__TASK OBJECTIVE__
Reproduce the rows below, changing every instance of "Team JHJ" to "JHJ Desk" and leaving all other text as it is. Leave the pictures out of your answer.

__Saved data entries__
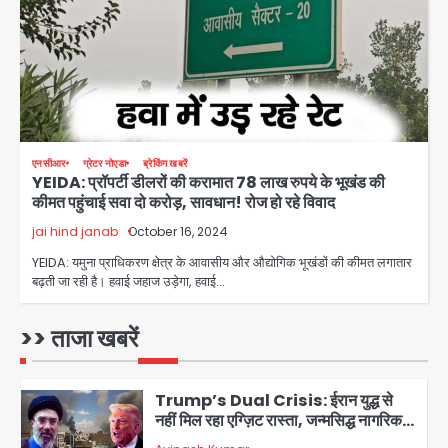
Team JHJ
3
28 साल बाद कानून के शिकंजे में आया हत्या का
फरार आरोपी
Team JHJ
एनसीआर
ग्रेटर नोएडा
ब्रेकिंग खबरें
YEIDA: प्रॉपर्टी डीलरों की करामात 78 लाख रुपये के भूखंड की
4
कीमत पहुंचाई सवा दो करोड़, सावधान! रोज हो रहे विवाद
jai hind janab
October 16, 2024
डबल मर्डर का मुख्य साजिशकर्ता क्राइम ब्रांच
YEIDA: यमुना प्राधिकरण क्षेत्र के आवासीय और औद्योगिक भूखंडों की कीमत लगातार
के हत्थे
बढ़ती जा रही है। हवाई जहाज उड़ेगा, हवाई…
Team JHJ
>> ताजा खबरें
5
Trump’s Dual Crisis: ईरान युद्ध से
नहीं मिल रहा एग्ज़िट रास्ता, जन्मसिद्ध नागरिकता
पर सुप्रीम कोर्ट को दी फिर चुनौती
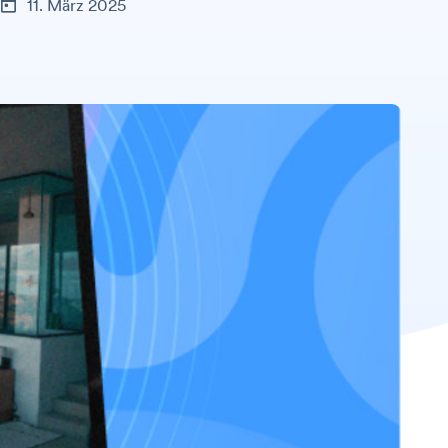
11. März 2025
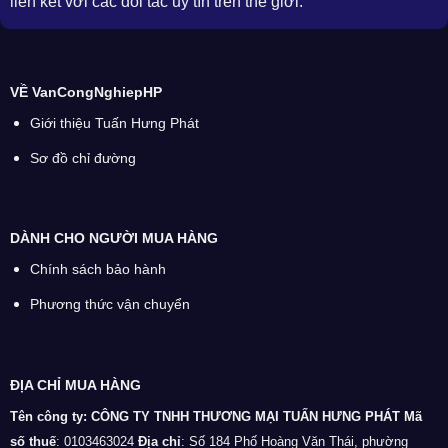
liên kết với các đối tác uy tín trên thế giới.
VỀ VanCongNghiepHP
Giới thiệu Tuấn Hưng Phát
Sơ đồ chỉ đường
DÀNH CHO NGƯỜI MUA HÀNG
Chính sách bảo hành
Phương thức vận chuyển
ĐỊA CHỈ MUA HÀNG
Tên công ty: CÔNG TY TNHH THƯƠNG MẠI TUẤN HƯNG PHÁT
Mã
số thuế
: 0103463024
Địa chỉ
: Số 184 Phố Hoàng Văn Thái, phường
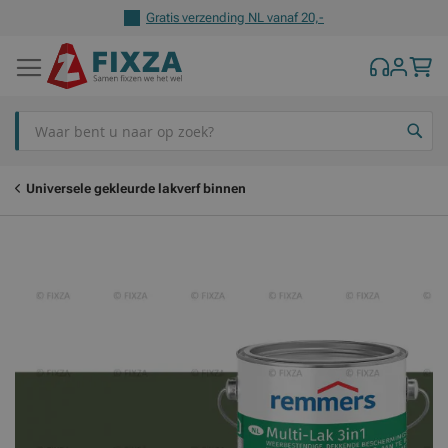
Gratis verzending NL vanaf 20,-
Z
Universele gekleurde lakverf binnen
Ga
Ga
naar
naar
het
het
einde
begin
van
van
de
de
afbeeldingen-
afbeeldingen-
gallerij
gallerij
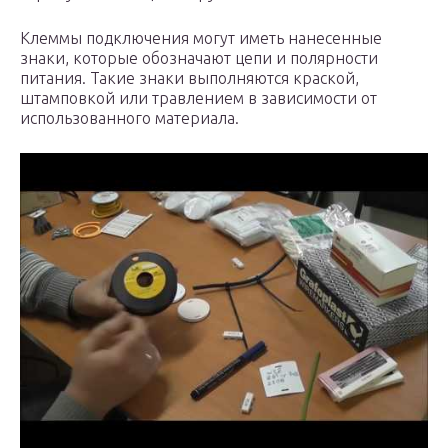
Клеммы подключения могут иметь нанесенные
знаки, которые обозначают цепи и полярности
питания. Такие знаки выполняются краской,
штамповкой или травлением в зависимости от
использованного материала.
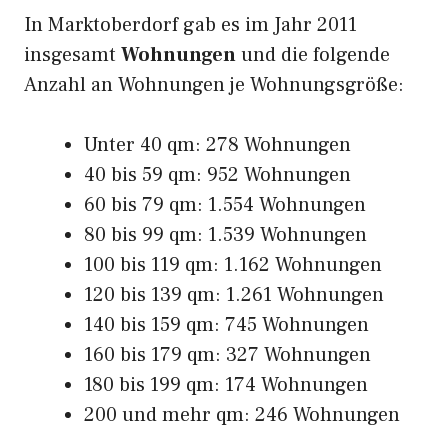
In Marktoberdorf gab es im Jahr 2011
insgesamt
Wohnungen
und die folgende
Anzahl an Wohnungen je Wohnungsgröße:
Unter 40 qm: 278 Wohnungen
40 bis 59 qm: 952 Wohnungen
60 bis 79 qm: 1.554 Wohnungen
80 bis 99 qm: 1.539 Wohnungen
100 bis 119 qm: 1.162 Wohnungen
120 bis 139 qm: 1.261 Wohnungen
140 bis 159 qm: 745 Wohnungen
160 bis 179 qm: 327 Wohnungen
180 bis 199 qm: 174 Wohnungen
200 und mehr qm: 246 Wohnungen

__WORKED SOLUTION__
JHJ Desk
3
28 साल बाद कानून के शिकंजे में आया हत्या का
फरार आरोपी
JHJ Desk
एनसीआर
ग्रेटर नोएडा
ब्रेकिंग खबरें
YEIDA: प्रॉपर्टी डीलरों की करामात 78 लाख रुपये के भूखंड की
4
कीमत पहुंचाई सवा दो करोड़, सावधान! रोज हो रहे विवाद
jai hind janab
October 16, 2024
डबल मर्डर का मुख्य साजिशकर्ता क्राइम ब्रांच
YEIDA: यमुना प्राधिकरण क्षेत्र के आवासीय और औद्योगिक भूखंडों की कीमत लगातार
के हत्थे
बढ़ती जा रही है। हवाई जहाज उड़ेगा, हवाई…
JHJ Desk
>> ताजा खबरें
5
Trump’s Dual Crisis: ईरान युद्ध से
नहीं मिल रहा एग्ज़िट रास्ता, जन्मसिद्ध नागरिकता
पर सुप्रीम कोर्ट को दी फिर चुनौती
11. März 2025
liên kết với các đối tác uy tín trên thế giới.
VỀ VanCongNghiepHP
Giới thiệu Tuấn Hưng Phát
Sơ đồ chỉ đường
DÀNH CHO NGƯỜI MUA HÀNG
Chính sách bảo hành
Phương thức vận chuyển
ĐỊA CHỈ MUA HÀNG
Tên công ty: CÔNG TY TNHH THƯƠNG MẠI TUẤN HƯNG PHÁT
Mã
số thuế
: 0103463024
Địa chỉ
: Số 184 Phố Hoàng Văn Thái, phường
Gratis verzending NL vanaf 20,-
Z
Universele gekleurde lakverf binnen
Ga
Ga
naar
naar
het
het
einde
begin
van
van
de
de
afbeeldingen-
afbeeldingen-
gallerij
gallerij
Клеммы подключения могут иметь нанесенные
знаки, которые обозначают цепи и полярности
питания. Такие знаки выполняются краской,
штамповкой или травлением в зависимости от
использованного материала.
In Marktoberdorf gab es im Jahr 2011
insgesamt
Wohnungen
und die folgende
Anzahl an Wohnungen je Wohnungsgröße:
Unter 40 qm: 278 Wohnungen
40 bis 59 qm: 952 Wohnungen
60 bis 79 qm: 1.554 Wohnungen
80 bis 99 qm: 1.539 Wohnungen
100 bis 119 qm: 1.162 Wohnungen
120 bis 139 qm: 1.261 Wohnungen
140 bis 159 qm: 745 Wohnungen
160 bis 179 qm: 327 Wohnungen
180 bis 199 qm: 174 Wohnungen
200 und mehr qm: 246 Wohnungen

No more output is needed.